Take a look at this martial arts video of modern Taekkyon to see for yourself some of the incredible flying kicks.

The decline of Korean Martial Arts

Ravaged by years of war, internal conflict and Mongol invasion, the Goguryeo Kingdom finally crumbled, giving way to the Kingdom of Joseon. The Joseon dynasty consolidated Korea into a single entity and lasted 500 years until the Japanese took control of Korea in 1910.

During the Joseon reign, Korean martial arts suffered. The Neo-Confucian principles upon which orderly conduct was based subjugated martial training to the domain of the military, banning it from popular use. Official Subak matches were held and after three successive wins a fighter was allowed to join the military. Nevertheless, Korean martial arts did survive during this period, being kept alive in folk culture where unsanctioned matches featuring Taekkyon and Ssireum (Korean wrestling) would take place at village markets and celebration days.

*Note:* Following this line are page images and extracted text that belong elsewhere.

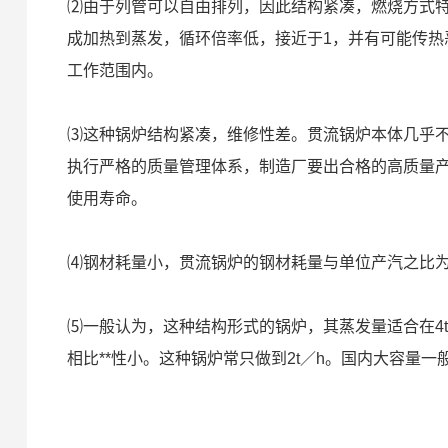
⑵由于列管可以自由排列，因此结构紧凑，燃烧方式
成加热到蒸发，循环倍率低，接近于1，并有可能传热
工作范围内。
⑶这种锅炉结构紧凑，维修性差。贯流锅炉本体几乎
执行严格的质量管理体系，制造厂要出合格的高质量
使用寿命。
⑷钢材耗量小，贯流锅炉的钢材耗量与单位产汽之比为1.
⑸一般认为，这种结构形式的锅炉，其蒸发量适合在4t
相比**性小。这种锅炉常只做到2t／h。国内大容量一般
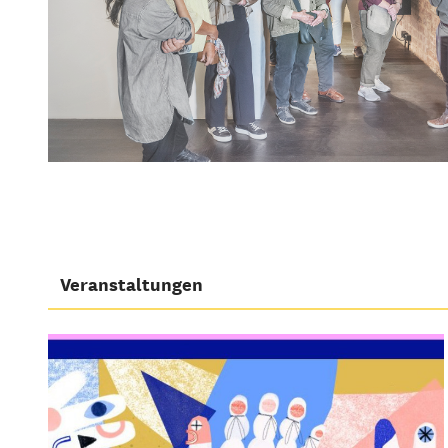
Veranstaltungen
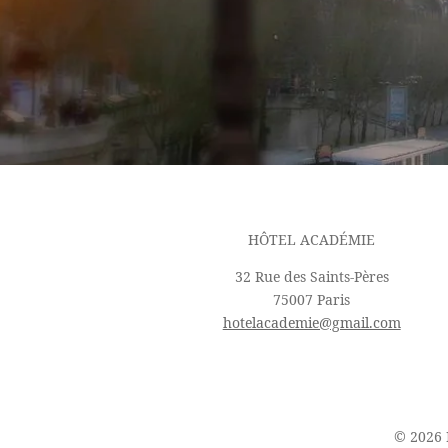
HÔTEL ACADÉMIE
32 Rue des Saints-Pères
75007 Paris
hotelacademie@gmail.com
© 2026 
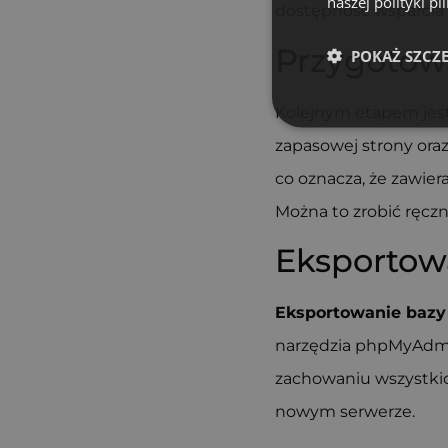
naszej polityki pl
dostępność wsparcia 
Przygotowa
POKAŻ SZCZ
Kolejnym etapem jes
zapasowej strony ora
co oznacza, że zawier
Można to zrobić ręcz
Eksportow
Eksportowanie baz
narzędzia phpMyAdmin
zachowaniu wszystkic
nowym serwerze.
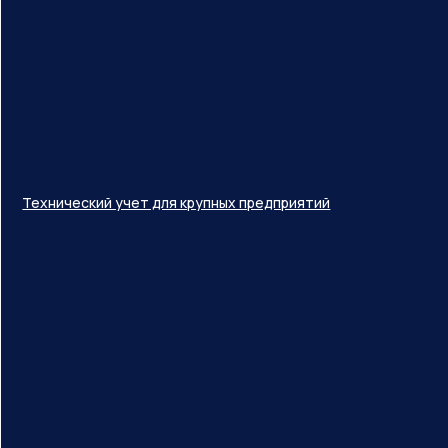
Технический учет для крупных предприятий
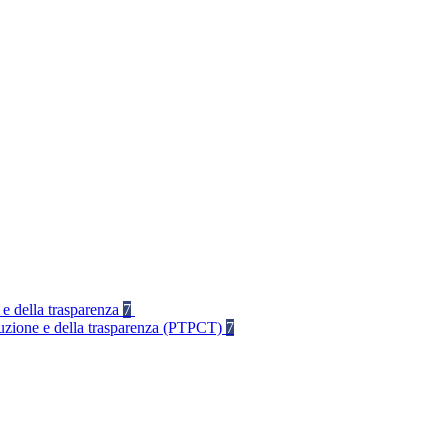
 e della trasparenza
7
rruzione e della trasparenza (PTPCT)
7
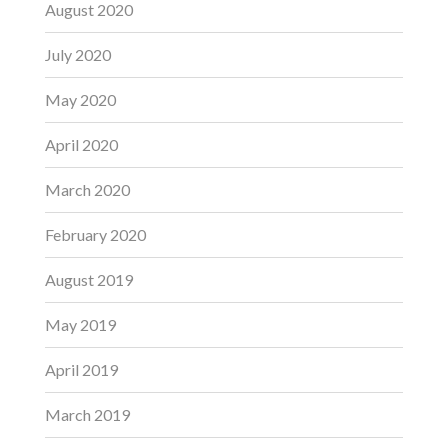
August 2020
July 2020
May 2020
April 2020
March 2020
February 2020
August 2019
May 2019
April 2019
March 2019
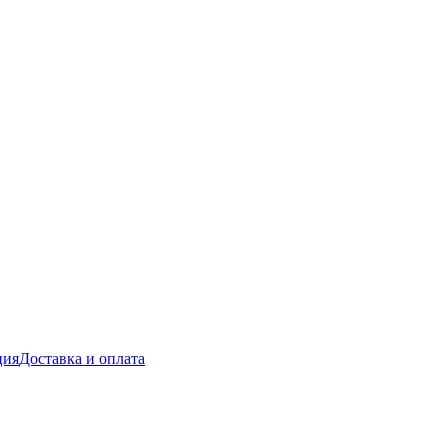
ция
Доставка и оплата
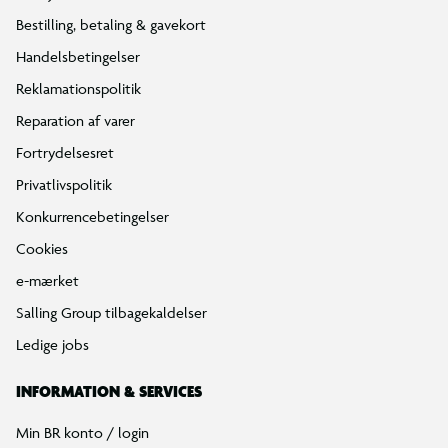
Bestilling, betaling & gavekort
Handelsbetingelser
Reklamationspolitik
Reparation af varer
Fortrydelsesret
Privatlivspolitik
Konkurrencebetingelser
Cookies
e-mærket
Salling Group tilbagekaldelser
Ledige jobs
INFORMATION & SERVICES
Min BR konto / login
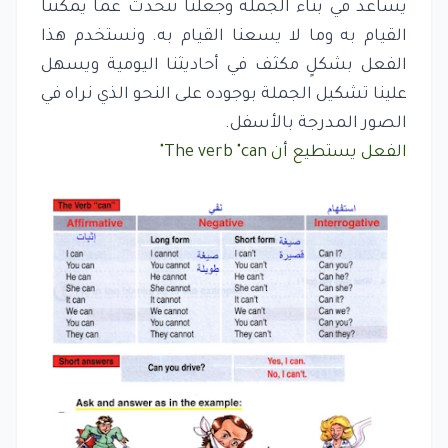
يساعد في بناء الجملة وجعلنا نتحدث عما يمكننا
القيام به وما لا يسعنا القيام به. ونستخدم هذا
الفعل بشكلٍ مكثف في أحاديثنا اليومية ويسهل
علينا تشكيل الجملة بوجوده على النحو الذي نراه في
الصور المدرجة بالأسفل.
الفعل يستطيع أن The verb "can"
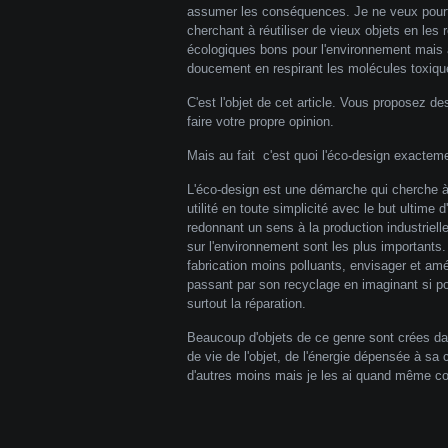
assumer les conséquences. Je ne veux pourta
cherchant à réutiliser de vieux objets en les 
écologiques bons pour l'environnement mais 
doucement en respirant les molécules toxique
C'est l'objet de cet article. Vous proposez 
faire votre propre opinion.
Mais au fait c'est quoi l'éco-design exactem
L'éco-design est une démarche qui cherche à r
utilité en toute simplicité avec le but ulti
redonnant un sens à la production industriell
sur l'environnement sont les plus importants.
fabrication moins polluants, envisager et amél
passant par son recyclage en imaginant si pos
surtout la réparation.
Beaucoup d'objets de ce genre sont crées dans
de vie de l'objet, de l'énergie dépensée à sa
d'autres moins mais je les ai quand même conse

The influence of other martial arts

Taekkyon suffered even worse treatment under the hands of the Japanese, as it was officially banned during the occupation between 1910 and 1945. The Japanese attempted to eradicate every trace of Korean culture, replacing it with their own. Again Korean martial arts were driven underground where it survived in folk customs and secret training groups. However, during this period, Korean martial artists were heavily influenced by Japanese martial arts, such as Karate and Jiu-jitsu, and to a lesser extent Chinese disciplines, such as Kung-fu.

Many Koreans achieved high grades in these foreign systems and after the end of World War II, in a now free Korea, martial arts schools (kwans) opened up under new names such Tang Soo Doo. These new styles synthesized traditional Korean martial arts with foreign influences, they were named as followed:

  • Chung Do Kwan
  • Moo Duk Kwan
  • Yun Moo Kwan
  • Chang Moo Kwan
  • Oh Do Kwan
  • Ji Do Kwan
  • Chi Do Kwan
  • Song Moo Kwan

The emergence of modern Taekwondo

By the end of the Korean War in 1953, nine different kwans had opened up. Dissatisfied with the fragmented system, the president called for the kwans to unite under a single name and put their differences aside. Following a variety of submissions, the word Taekwondo was accepted by a governmental committee on the 11th of April 1955.

The Korean Taekwondo Association (KTA) was formalised four years later to represent the art worldwide. Shortly thereafter, Taekwondo became popular in the United States. However, the attempt at unification was failing, as different styles of Taekwondo were being taught by different kwans. The KTA faltered, was renamed and replaced.

Finally in 1972, the Kukkiwon (which translates as National Training Centre) was founded. The Kukkiwon exists today as the global Taekwondo headquarters. It regulates and oversees Taekwondo training, teacher certification and the Taekwondo syllabus.

In 1973 the World Taekwondo Federation was formed to organise and oversee Taekwondo competitions worldwide and the Olympic committee recognised it as the sport’s governing body. Taekwondo was first seen as a demonstration event in the 1988 Seoul Olympics. It was made a full medal event 2 years later in Sydney. Olympic Taekwondo is limited to sparring – no patterns, breaking or other elements of the syllabus are included. Outside the Olympic circuit though, Taekkyon has enjoyed something of a revival in Korea and survives largely free from foreign influences; a testament to the unique attributes of Taekwondo and its durability.